Она одолжила нам свою машину. Элли поехала на север, по Коллинз-авеню, главной улице города, и остановилась у ресторана, который назывался «Седло и стремена».
— Я подумала, что здесь ты будешь чувствовать себя как дома, — кокетливо сказала она.
Ресторан был набит битком. Все столики, похоже, заняты. Как и во многих американских ресторанах, столики были расставлены так тесно, что только тощие официанты могли проскальзывать между ними, ни за что не цепляясь. На стенах висели увеличенные фотографии со скачек, а между ними красовалось множество седел и подков.
Темная мебель, шум и, на мой вкус, слишком яркое освещение.
У входа нас перехватил измотанный метрдотель.

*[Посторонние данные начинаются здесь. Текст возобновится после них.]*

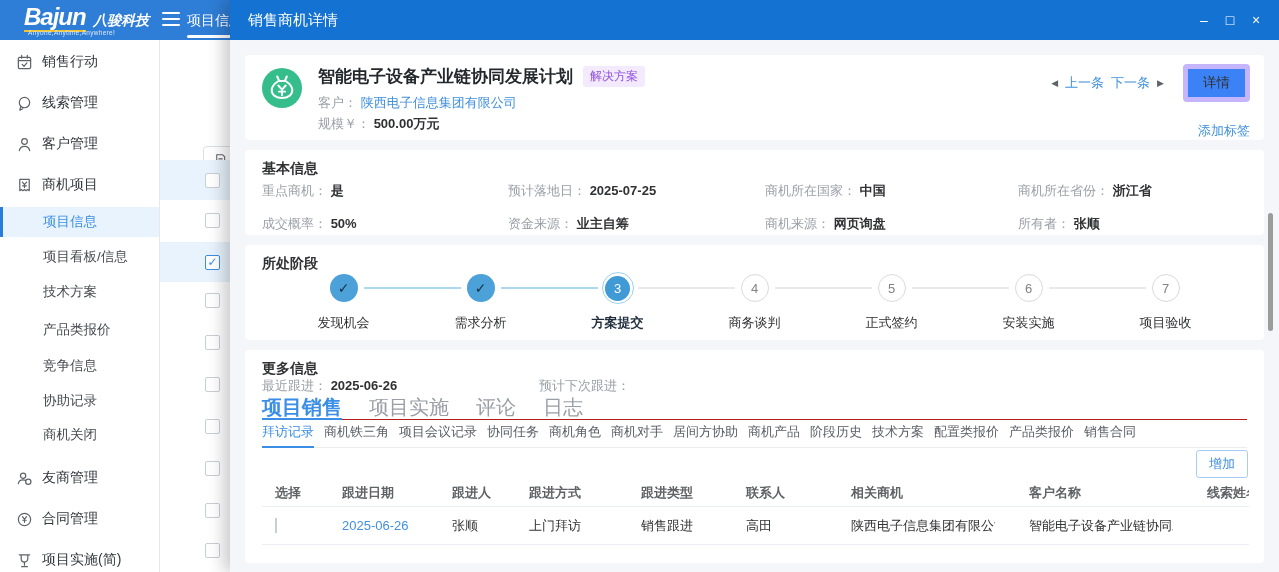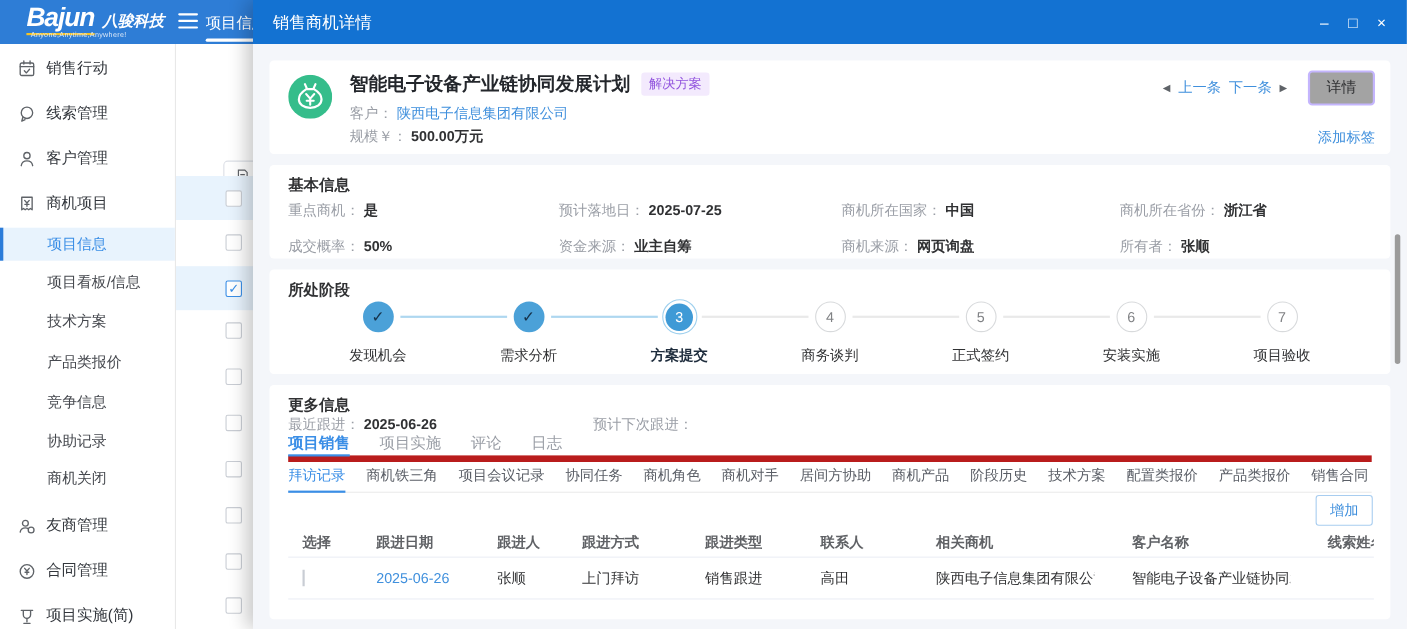"详情" .detail-btn { background: #a3a3a3 -> #3b82f6; border: 2px solid #c4b5fd -> 5px solid #c4b5fd }
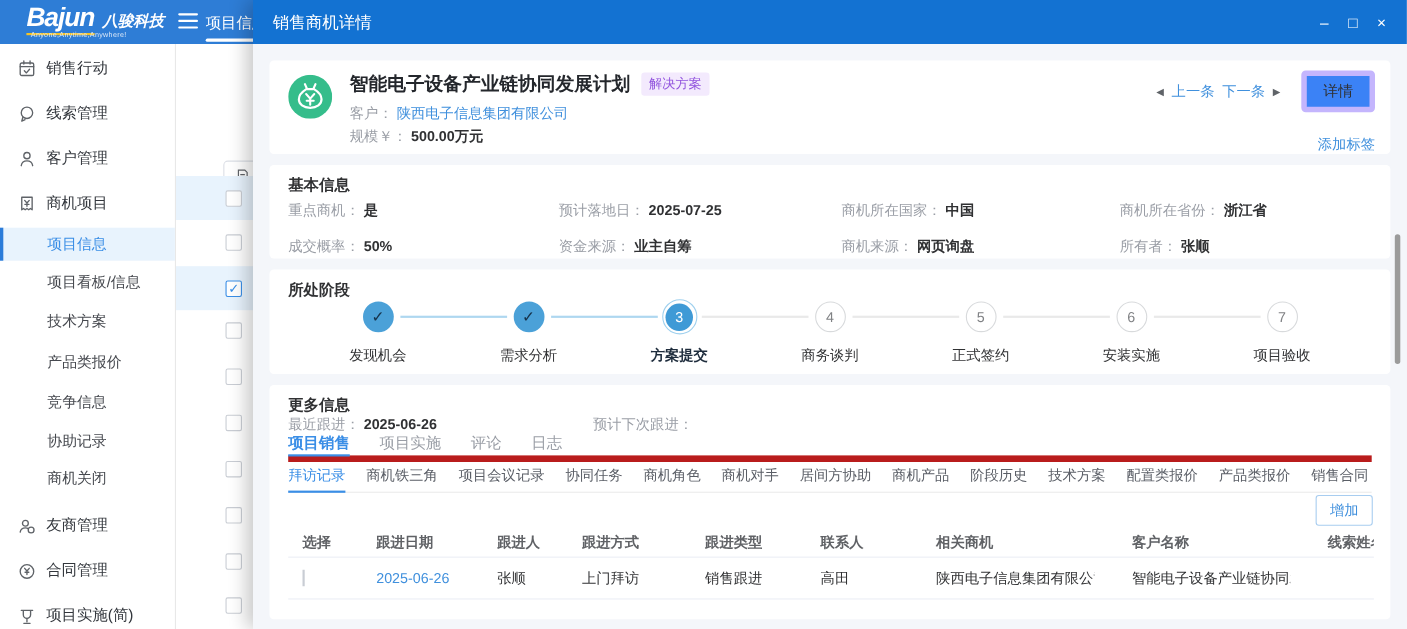"项目销售" .tabs { border-bottom: 6px solid #b91c1c -> 1px solid #b91c1c; font-size: 14px -> 20px }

— Вы заказывали столик, сэр?
Я собрался извиниться и уйти — у бара уже толпились десятки людей, ожидающих своей очереди, — но Элли меня опередила:
— Столик на двоих, от имени Барбо. Метрдотель сверился со своим списком, улыбнулся и кивнул.
— Сюда, пожалуйста.
И, как ни удивительно, там все же обнаружился один свободный столик, в самом углу, но с хорошим обзором шумного зала. Мы уселись в удобные темные кресла с деревянными подлокотниками, а метрдотель отправился выпроваживать следующих посетителей.
— Когда ты заказала этот столик? — спросил я.
— Вчера, как только приехала. — Белые зубы блеснули в улыбке. — Я попросила Уоррена сделать заказ — ему тут нравится. Тогда-то я и побилась об заклад. Они с Минти говорили, что это сумасшествие, что ты не приедешь сюда через полмира только затем, чтобы пригласить меня пообедать.
— А ты сказала, что я достаточно сумасшедший, чтобы сделать что угодно.
— Ну да, конечно!
Мы ели устриц, ягнячьи ребрышки на вертеле и салат. На нас накатывали волны шума с соседних столиков, мимо то и дело проталкивались официанты с огромными нагруженными подносами. Жизнь била ключом.
— Тебе тут нравится? — спросила Элли, объедая ребрышки.
— Да, очень.
Она, похоже, вздохнула с облегчением. Я не стал добавлять, что предпочел бы тишину и свечи вместо этих ярких ламп.
— Уоррен говорит, тут всем лошадникам нравится, так же, как и ему.
— А сколько у него лошадей?
— Пара двухлеток. Он держит их у тренера, который живет в Айкене, в Северной Каролине. Он надеялся, что они будут участвовать в скачках в Хайалиа, но у них обоих оказались битые колени, и неизвестно, будут ли они вообще на что-нибудь годны.
— А что такое битые колени? — спросил я.
— А что, у вас в Англии такого не бывает?
— А бог его знает.
— Уоррен тоже в этом не разбирается. — Элли зарылась в свой салат, улыбаясь в тарелку. — Уоррен занимается недвижимостью, но сердце его — там, на ипподроме, где кони мчатся к финишу.